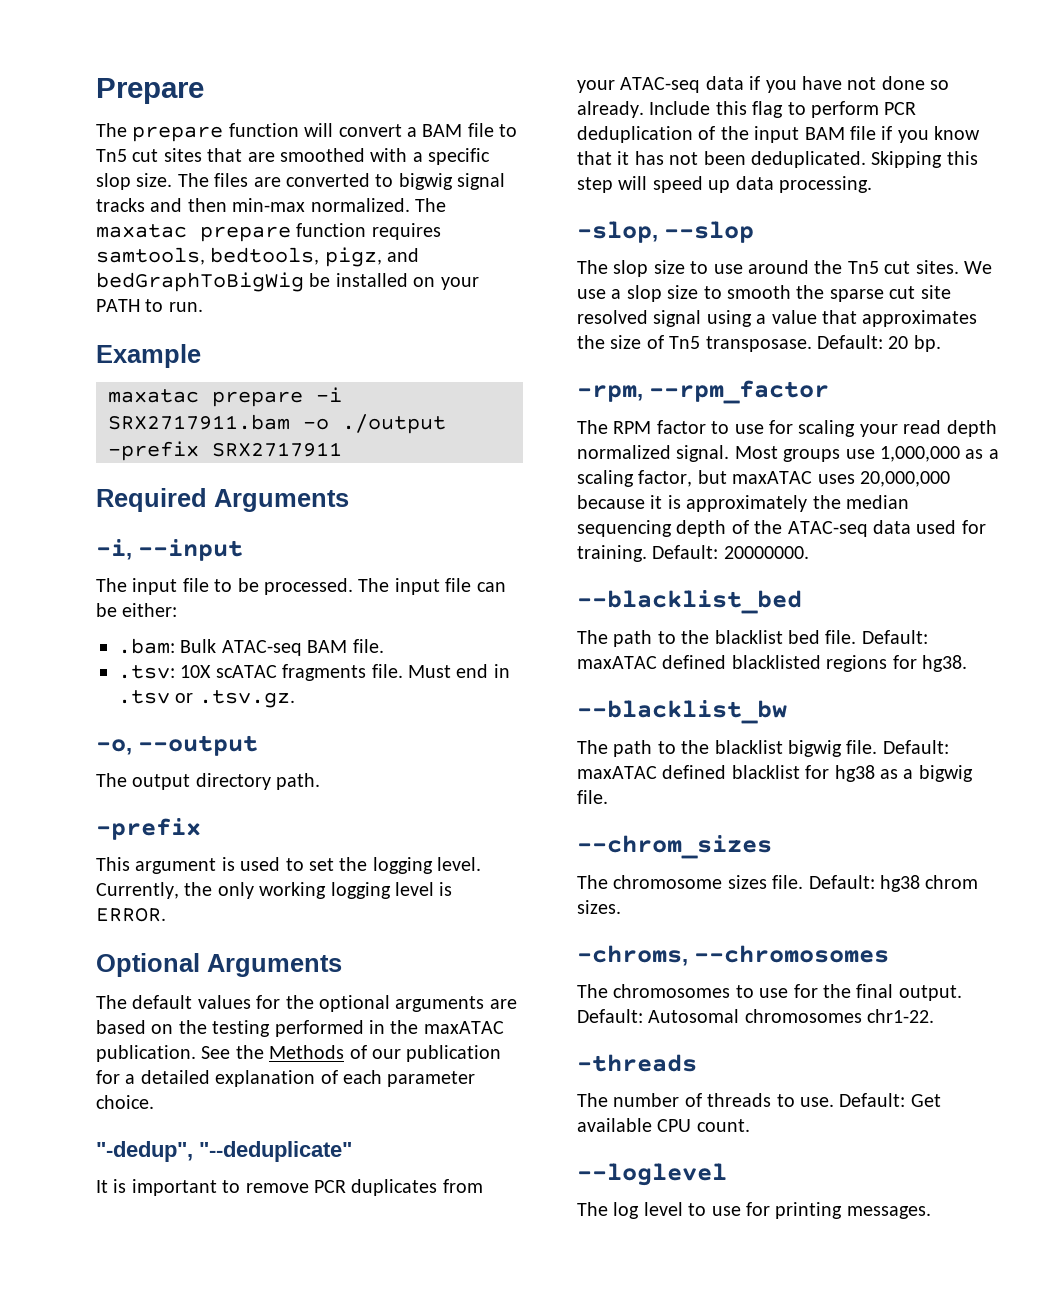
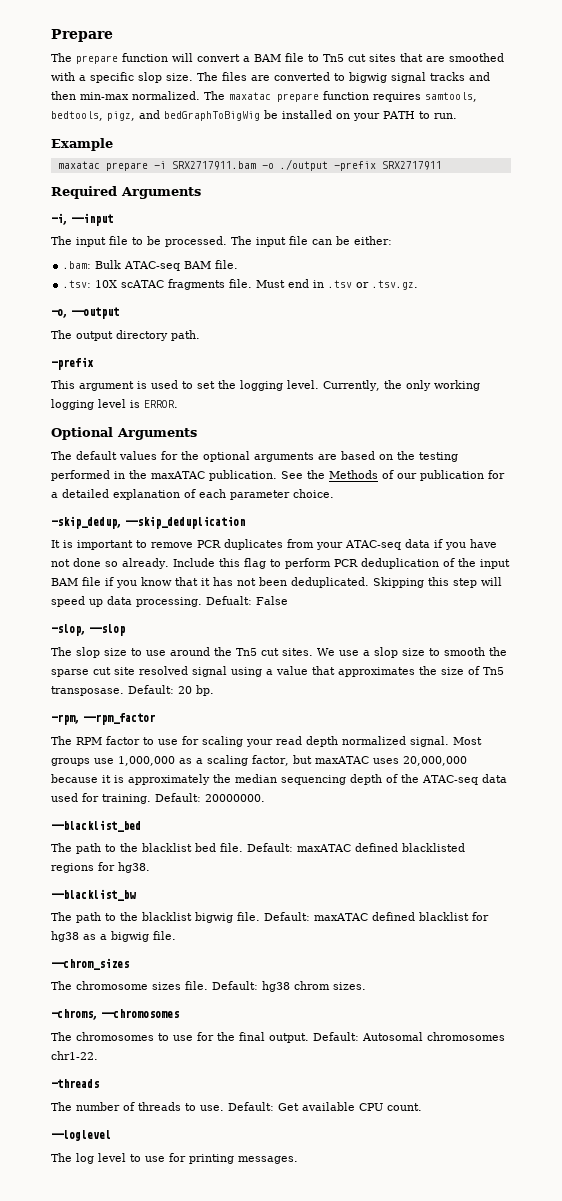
[96,1141,352,1162] "-dedup", "--deduplicate" -> [51,516,245,529] -skip_dedup, --skip_deduplication
(872, 184) none -> [206,596,288,605] Defualt: False

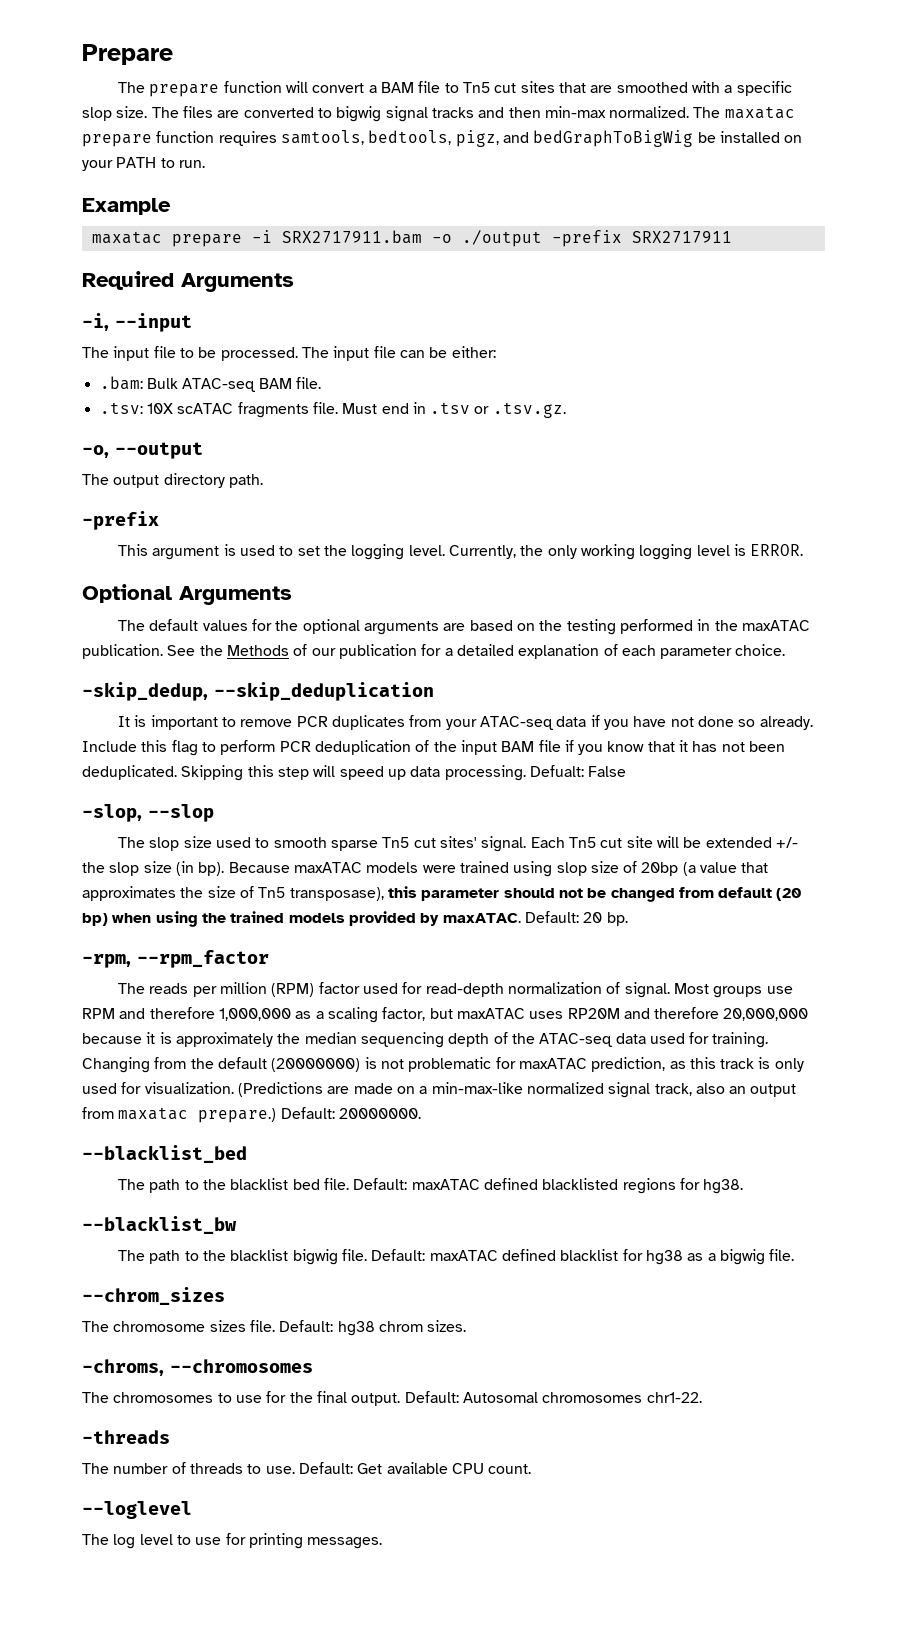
[131,647,507,658] [51,666,273,677] to use around the Tn5 cut sites. We use a slop size to smooth the sparse cut site resolved signal using a -> [216,836,798,852] [82,861,696,877] used to smooth sparse Tn5 cut sites' signal. Each Tn5 cut site will be extended +/- the slop size (in bp). Because maxATAC models were trained using slop size of 20bp (a
[51,686,124,696] transposase. -> [289,886,802,902] [82,911,521,927] transposase), this parameter should not be changed from default (20 bp) when using the trained models provided by maxATAC.
[76,736,406,747] RPM factor to use for scaling your read depth normalized -> [149,982,621,997] reads per million (RPM) factor used for read-depth normalization of
(114, 761) none -> [82,1007,215,1019] RPM and therefore
(399, 761) none -> [567,1007,720,1019] RP20M and therefore
(151, 799) none -> [82,1057,804,1073] [82,1082,797,1098] [82,1107,277,1123] Changing from the default (20000000) is not problematic for maxATAC prediction, as this track is only used for visualization. (Predictions are made on a min-max-like normalized signal track, also an output from maxatac prepare.)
━━━━━━━━━━━━━━━━━━━━━━━━━━━━━━
◆ **DIRECTIONS**
When you reach the line holding "[76,736,406,747] RPM factor" in the records above, begin reproducing exactly, stop after the line holding "(399, 761) none", and output nothing else.

◆ **RESULT OF THE TASK**
[76,736,406,747] RPM factor to use for scaling your read depth normalized -> [149,982,621,997] reads per million (RPM) factor used for read-depth normalization of
(114, 761) none -> [82,1007,215,1019] RPM and therefore
(399, 761) none -> [567,1007,720,1019] RP20M and therefore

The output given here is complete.